Count every line in the entries below that contains the word "index", and give only that number.

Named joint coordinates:
-- -- --

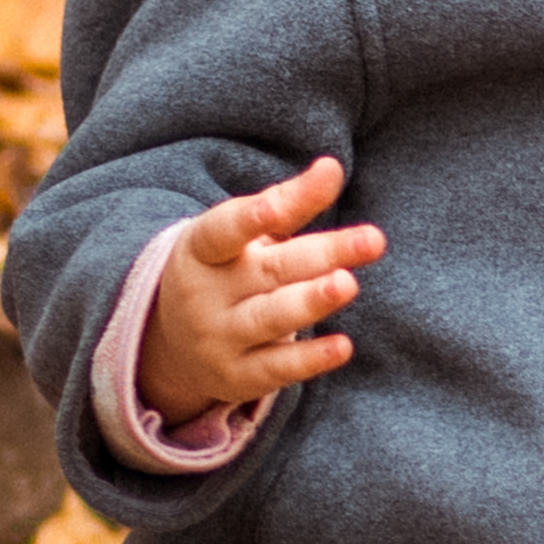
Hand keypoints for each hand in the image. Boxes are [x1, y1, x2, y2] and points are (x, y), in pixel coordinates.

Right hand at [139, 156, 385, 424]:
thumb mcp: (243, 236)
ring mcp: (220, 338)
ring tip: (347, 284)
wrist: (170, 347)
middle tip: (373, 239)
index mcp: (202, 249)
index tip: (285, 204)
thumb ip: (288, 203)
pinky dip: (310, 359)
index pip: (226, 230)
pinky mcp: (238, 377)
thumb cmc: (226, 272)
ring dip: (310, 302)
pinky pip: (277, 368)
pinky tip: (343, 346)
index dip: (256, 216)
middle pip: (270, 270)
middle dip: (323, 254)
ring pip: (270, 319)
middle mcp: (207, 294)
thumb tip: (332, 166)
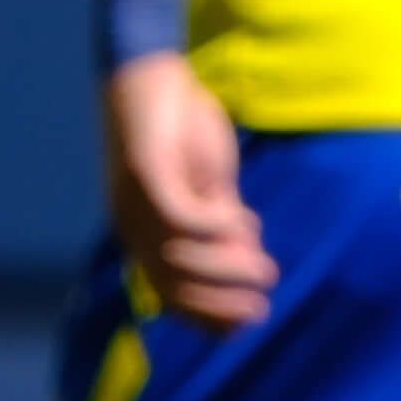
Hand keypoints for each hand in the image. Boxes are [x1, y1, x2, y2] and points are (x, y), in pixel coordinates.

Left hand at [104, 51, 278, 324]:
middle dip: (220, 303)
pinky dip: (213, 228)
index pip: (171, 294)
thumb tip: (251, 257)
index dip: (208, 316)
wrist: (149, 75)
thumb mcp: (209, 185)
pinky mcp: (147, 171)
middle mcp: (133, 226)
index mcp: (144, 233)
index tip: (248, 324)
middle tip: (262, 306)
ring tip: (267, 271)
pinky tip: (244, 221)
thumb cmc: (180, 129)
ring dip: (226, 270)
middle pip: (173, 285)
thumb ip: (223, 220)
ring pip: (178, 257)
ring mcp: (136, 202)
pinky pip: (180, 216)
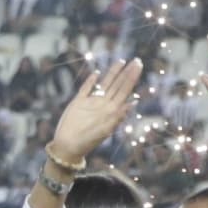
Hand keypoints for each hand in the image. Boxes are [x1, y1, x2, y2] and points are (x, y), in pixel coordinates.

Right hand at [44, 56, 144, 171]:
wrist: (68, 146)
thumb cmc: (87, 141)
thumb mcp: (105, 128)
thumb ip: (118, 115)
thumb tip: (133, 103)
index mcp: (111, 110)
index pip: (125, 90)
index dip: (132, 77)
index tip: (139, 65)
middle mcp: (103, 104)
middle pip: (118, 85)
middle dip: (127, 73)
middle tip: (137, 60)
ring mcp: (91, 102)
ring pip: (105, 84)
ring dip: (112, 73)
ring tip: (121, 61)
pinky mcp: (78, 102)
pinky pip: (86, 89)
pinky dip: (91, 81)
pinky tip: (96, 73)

-- -- --

- Your solution -
12